▶ _Task statement_: Continue the forum thread on Georgia's record bass, picking up right after its last line.

▶ _Document text_:
============

I wish Ga. would keep better tabs on these things. Seeing how this state holds the world record fish I feel as if we can do a bit more to preserve the records. I like Fla's lunker hunt(Can't remember exact name) idea, basically you send in a bunch of info and verify your catch so the Florida fish and game can collect data on fish being caught in the state. They offer rewards to those who send in the info.


----------



## bigbuckslayer13 (Aug 8, 2015)

Anyone fished B.T. Brown Reservoir before?


----------



## Crappie Dude (Aug 9, 2015)

*Top 54 documented GA bass*

Here is the most updated list I know about.  It was published in GON after Keith Watkins caught the Coweta County monster (17-9.6) earlier this year.  The 15.88 that was caught last year was not certified...

From what I hear, you have to be a resident of Coweta County to fish B.T. Brown.


----------



## spencer12 (Aug 9, 2015)

Sam Taylor is on there 5 times. That's impressive.


----------



## fish hawk (Aug 9, 2015)

spencer12 said:


> Sam Taylor is on there 5 times. That's impressive.

============

▶ _Information supplied_:
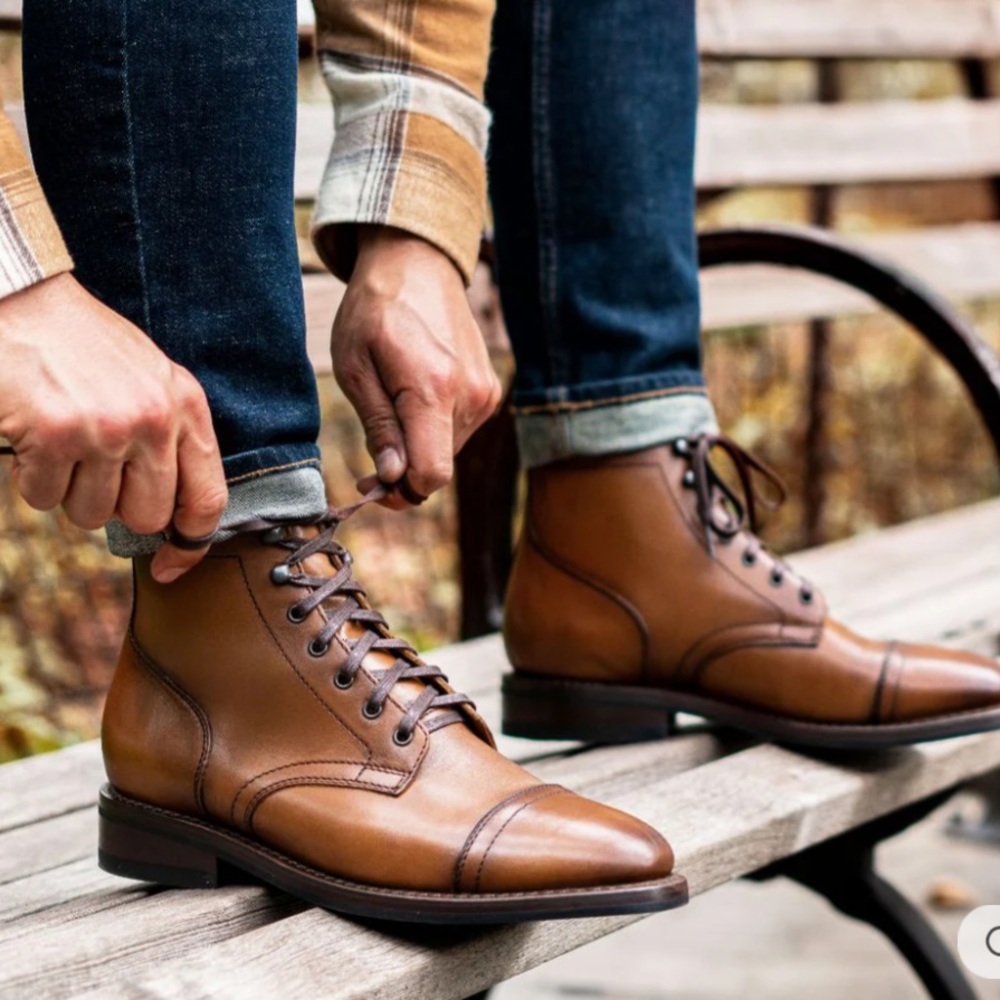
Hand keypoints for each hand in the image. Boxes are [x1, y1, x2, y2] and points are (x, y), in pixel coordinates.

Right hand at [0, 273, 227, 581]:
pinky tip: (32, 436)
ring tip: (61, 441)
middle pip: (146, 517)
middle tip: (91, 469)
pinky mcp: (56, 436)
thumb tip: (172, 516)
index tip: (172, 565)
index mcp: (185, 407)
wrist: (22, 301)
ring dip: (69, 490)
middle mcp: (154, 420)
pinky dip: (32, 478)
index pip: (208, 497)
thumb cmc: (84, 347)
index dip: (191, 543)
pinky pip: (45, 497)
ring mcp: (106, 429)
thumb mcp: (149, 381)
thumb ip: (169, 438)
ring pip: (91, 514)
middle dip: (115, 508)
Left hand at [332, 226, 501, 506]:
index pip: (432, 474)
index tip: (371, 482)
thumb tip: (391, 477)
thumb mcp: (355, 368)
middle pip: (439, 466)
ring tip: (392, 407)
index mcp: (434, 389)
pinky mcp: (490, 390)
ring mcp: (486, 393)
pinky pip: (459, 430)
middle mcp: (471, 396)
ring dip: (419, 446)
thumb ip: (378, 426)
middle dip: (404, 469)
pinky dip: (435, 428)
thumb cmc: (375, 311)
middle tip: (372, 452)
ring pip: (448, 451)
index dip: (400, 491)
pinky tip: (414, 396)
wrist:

============

▶ _Result for this task_:
That is impressive.Unicoi lake is on there twice,thats impressive for a small mountain lake.


----------



## ryork (Aug 10, 2015)

> Sam Taylor is on there 5 times. That's impressive.



Took a quick look at the list, and it appears he caught a 16-9 on March 15, 2002 and then caught a 15-15 on the very next day out of the same lake! Wow


----------



## Crappie Dude (Aug 11, 2015)

Actually, I have seen it before.  Alot of times, when trophy guys know what they are doing and are on big fish, they catch multiple big fish in a short time frame, many in the same day..I bet Randall would agree with me....


----------



## Tmpr111 (Aug 11, 2015)

fish hawk said:


> That is impressive.Unicoi lake is on there twice,thats impressive for a small mountain lake.



I'd have to agree with that, for sure.  

Personally I don't think giant bass when I think north GA mountains, and it's impressive how many bass on that list are from further north than I'd imagine.


----------



## Crappie Dude (Aug 11, 2015)

Think about trout fed lakes similar to what happens in California.  Stocking is done in area creeks for good trout fishing and undoubtedly and incidently some of those fish end up downstream in lakes as bass forage.


----------



## Tmpr111 (Aug 11, 2015)

Crappie Dude said:


> Think about trout fed lakes similar to what happens in California.



Great point.   Although do trophy bass from stocked lakes qualify as records?  That's kind of like shooting a high-fenced deer.... Kinda.


----------



## fish hawk (Aug 11, 2015)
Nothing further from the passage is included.